• _Work request_: Please lay out the lines in the entries below, from the line with "OUR CUSTOMERS" up to and including the line with "Every election has", as a JSON list of strings with one string per line and no blank lines. Leave the pictures out.

• _Provided material_:

_ _ _

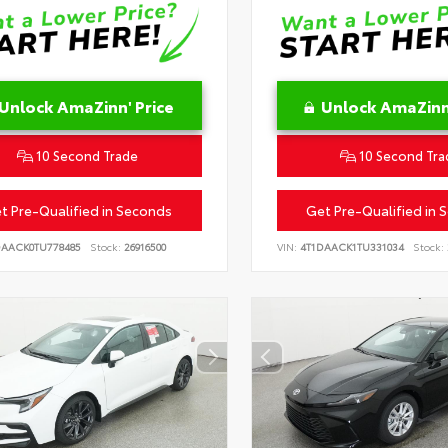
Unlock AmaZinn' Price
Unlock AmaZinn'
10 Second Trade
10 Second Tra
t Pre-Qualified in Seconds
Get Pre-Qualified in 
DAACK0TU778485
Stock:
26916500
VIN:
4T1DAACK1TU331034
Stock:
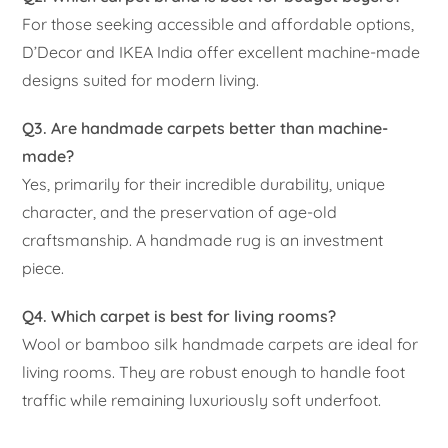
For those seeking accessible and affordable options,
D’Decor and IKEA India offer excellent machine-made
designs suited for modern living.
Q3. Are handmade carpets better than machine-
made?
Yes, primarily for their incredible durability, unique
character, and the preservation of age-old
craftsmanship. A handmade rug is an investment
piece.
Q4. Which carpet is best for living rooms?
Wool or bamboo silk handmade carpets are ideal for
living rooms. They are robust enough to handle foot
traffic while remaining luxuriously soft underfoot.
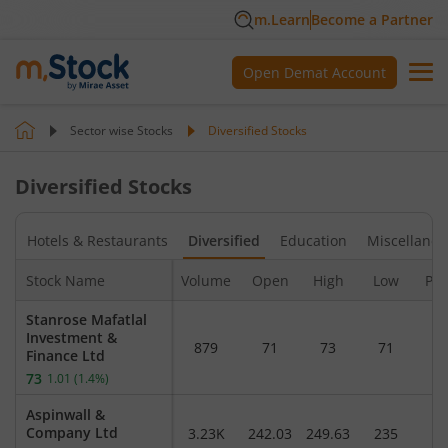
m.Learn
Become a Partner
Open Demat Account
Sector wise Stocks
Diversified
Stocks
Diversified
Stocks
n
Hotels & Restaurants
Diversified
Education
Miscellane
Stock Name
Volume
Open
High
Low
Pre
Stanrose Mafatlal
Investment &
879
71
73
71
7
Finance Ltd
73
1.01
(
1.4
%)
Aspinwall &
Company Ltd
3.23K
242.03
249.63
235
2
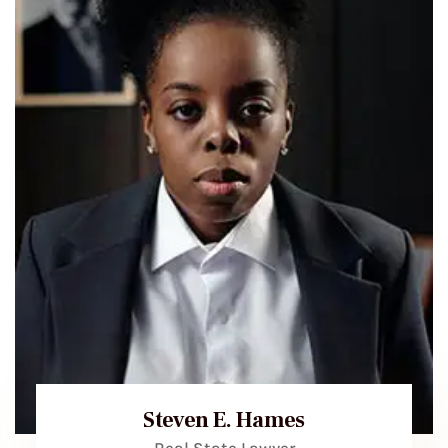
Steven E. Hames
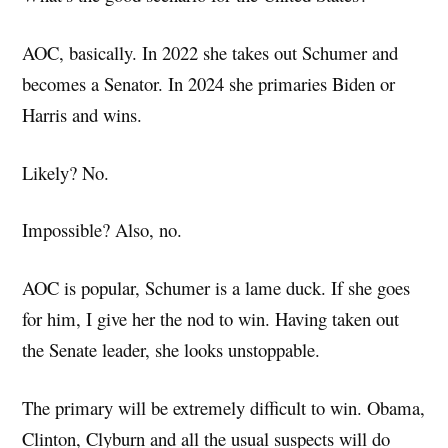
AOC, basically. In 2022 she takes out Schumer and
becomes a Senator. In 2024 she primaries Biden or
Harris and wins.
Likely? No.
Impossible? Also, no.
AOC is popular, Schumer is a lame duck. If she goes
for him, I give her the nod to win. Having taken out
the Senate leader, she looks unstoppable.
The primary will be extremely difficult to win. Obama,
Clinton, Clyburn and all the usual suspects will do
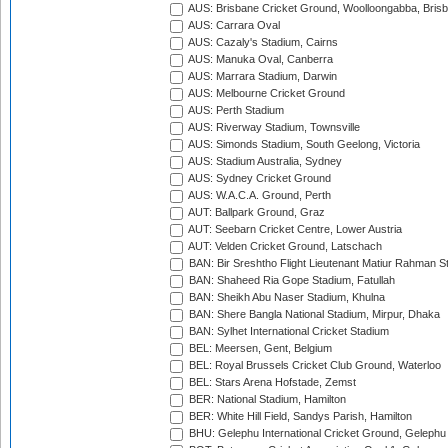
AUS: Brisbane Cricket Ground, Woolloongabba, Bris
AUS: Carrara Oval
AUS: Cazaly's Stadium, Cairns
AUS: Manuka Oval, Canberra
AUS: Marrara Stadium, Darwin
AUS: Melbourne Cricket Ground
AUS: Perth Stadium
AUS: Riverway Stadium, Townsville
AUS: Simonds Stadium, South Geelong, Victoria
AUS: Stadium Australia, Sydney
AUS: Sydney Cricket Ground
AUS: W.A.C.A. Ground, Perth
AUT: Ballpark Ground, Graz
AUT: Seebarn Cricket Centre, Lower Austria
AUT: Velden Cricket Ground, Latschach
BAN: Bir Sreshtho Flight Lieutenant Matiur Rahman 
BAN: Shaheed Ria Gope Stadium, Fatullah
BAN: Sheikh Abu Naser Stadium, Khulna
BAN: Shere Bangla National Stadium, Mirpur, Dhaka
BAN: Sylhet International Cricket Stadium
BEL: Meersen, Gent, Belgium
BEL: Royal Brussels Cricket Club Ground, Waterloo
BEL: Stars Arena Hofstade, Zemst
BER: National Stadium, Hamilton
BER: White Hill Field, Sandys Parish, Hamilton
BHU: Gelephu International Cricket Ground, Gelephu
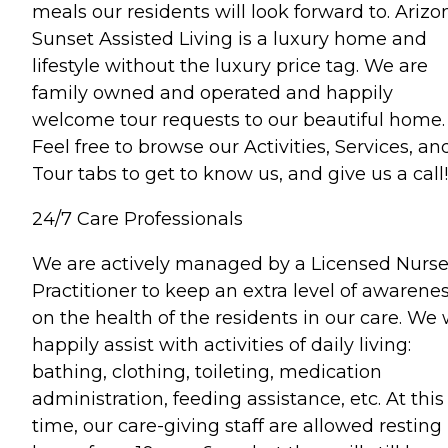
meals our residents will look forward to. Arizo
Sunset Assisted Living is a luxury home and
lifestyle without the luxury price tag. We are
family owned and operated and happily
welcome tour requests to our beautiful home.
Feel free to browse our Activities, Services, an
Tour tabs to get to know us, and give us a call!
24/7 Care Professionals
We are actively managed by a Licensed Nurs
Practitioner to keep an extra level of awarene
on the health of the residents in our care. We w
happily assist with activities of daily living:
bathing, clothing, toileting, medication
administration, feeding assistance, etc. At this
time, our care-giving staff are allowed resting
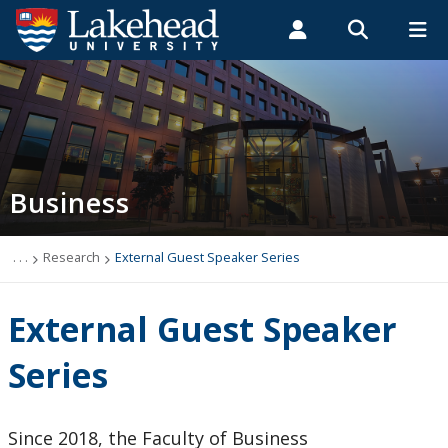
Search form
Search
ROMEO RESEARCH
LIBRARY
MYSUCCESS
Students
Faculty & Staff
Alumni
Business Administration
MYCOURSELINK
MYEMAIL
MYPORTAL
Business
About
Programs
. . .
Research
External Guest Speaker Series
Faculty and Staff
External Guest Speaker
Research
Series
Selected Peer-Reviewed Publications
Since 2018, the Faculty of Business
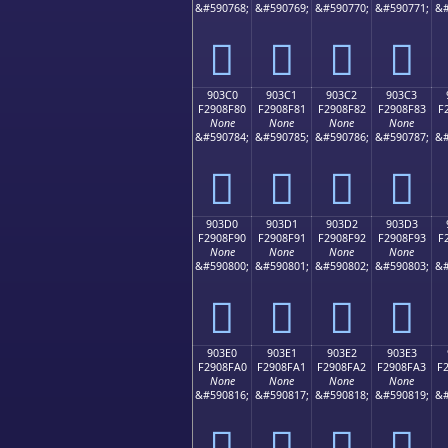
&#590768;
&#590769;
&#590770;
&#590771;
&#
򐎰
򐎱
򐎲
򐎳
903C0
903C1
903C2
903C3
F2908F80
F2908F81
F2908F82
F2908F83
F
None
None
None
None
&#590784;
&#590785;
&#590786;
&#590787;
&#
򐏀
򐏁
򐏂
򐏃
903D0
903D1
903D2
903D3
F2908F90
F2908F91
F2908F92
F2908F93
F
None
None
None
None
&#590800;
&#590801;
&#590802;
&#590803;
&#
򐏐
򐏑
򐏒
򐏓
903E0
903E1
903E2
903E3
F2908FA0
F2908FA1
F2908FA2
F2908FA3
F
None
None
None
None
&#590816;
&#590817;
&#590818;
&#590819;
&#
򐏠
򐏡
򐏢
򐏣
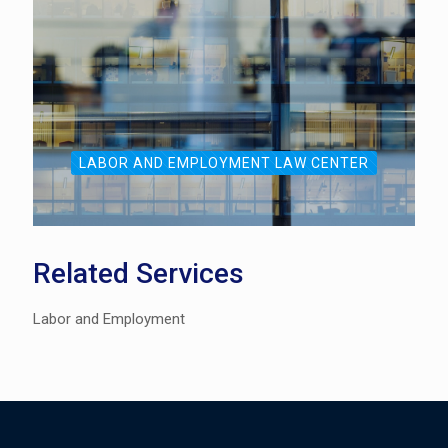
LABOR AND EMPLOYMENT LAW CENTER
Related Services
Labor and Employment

_ _ _

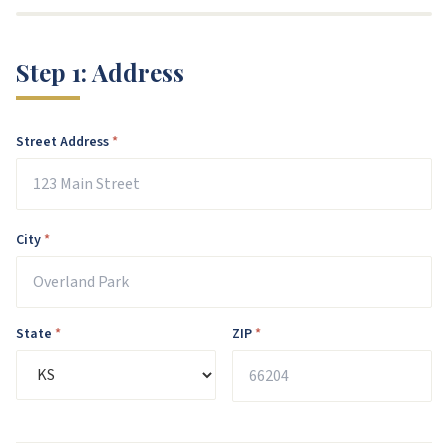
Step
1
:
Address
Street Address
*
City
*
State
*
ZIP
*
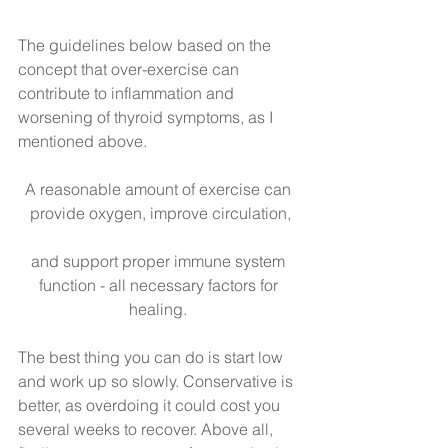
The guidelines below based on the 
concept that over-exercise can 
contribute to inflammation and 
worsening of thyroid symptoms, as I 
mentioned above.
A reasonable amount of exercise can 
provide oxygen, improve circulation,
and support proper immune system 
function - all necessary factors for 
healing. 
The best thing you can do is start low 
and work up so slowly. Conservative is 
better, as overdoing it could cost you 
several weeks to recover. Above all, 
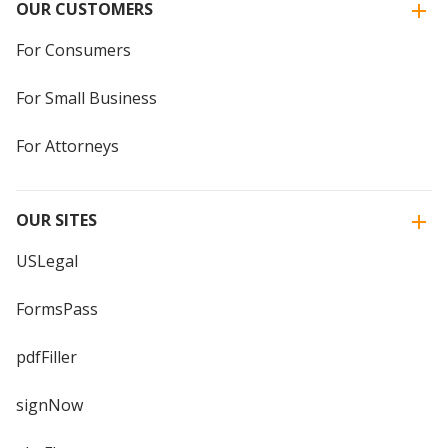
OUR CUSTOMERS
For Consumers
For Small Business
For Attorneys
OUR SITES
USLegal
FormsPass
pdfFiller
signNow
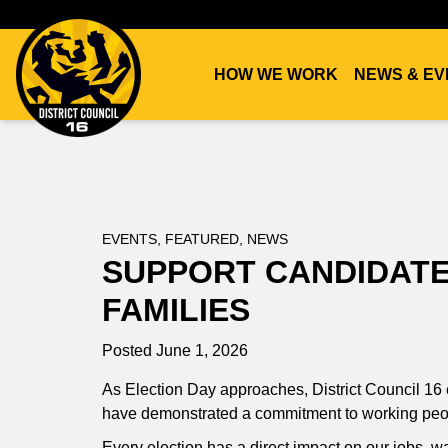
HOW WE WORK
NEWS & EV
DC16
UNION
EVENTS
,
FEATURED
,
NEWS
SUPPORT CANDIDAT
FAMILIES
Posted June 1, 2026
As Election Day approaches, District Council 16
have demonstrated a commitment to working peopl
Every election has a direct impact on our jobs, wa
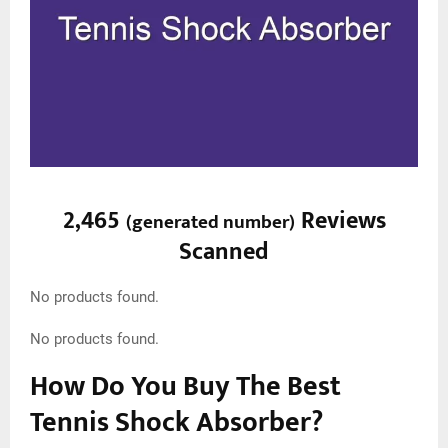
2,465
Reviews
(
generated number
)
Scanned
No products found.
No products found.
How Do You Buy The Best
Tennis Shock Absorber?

_ _ _

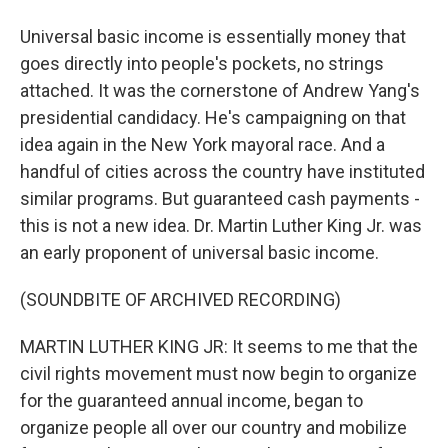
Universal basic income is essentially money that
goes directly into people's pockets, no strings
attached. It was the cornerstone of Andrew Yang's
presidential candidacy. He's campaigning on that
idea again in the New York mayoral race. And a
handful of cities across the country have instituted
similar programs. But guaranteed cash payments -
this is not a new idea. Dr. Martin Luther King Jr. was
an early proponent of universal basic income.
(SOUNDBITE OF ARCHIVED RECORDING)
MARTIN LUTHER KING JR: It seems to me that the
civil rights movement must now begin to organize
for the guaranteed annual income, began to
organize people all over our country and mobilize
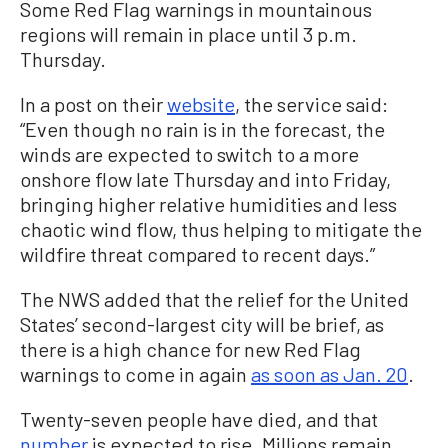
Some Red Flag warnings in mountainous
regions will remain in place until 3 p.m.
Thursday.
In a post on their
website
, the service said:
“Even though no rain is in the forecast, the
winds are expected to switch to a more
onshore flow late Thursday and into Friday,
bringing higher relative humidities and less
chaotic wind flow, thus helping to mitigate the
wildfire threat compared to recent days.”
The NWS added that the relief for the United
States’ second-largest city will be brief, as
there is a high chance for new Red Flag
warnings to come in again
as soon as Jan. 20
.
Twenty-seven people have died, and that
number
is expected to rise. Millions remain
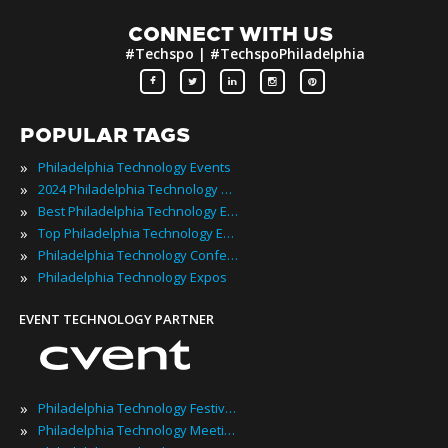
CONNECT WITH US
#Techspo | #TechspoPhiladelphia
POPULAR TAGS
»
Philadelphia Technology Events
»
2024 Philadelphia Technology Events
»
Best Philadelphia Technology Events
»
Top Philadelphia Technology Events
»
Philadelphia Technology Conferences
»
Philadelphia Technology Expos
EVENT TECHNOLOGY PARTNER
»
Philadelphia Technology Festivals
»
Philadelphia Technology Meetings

_ _ _

• _Task solution_:
[
  "OUR CUSTOMERS",
  "For Consumers",
  "For Small Business",
  "For Attorneys",
  "OUR SITES",
  "USLegal",
  "FormsPass",
  "pdfFiller",
  "signNow",
  "HOW WE WORK",
  "NEWS & EV",
  "DC16",
  "UNION",
  "EVENTS",
  ",",
  "FEATURED",
  ",",
  "NEWS",
  "SUPPORT CANDIDAT",
  "FAMILIES",
  "Posted June 1, 2026",
  "As Election Day approaches, District Council 16",
  "have demonstrated a commitment to working peopl",
  "Every election has a direct impact on our jobs, wa"
]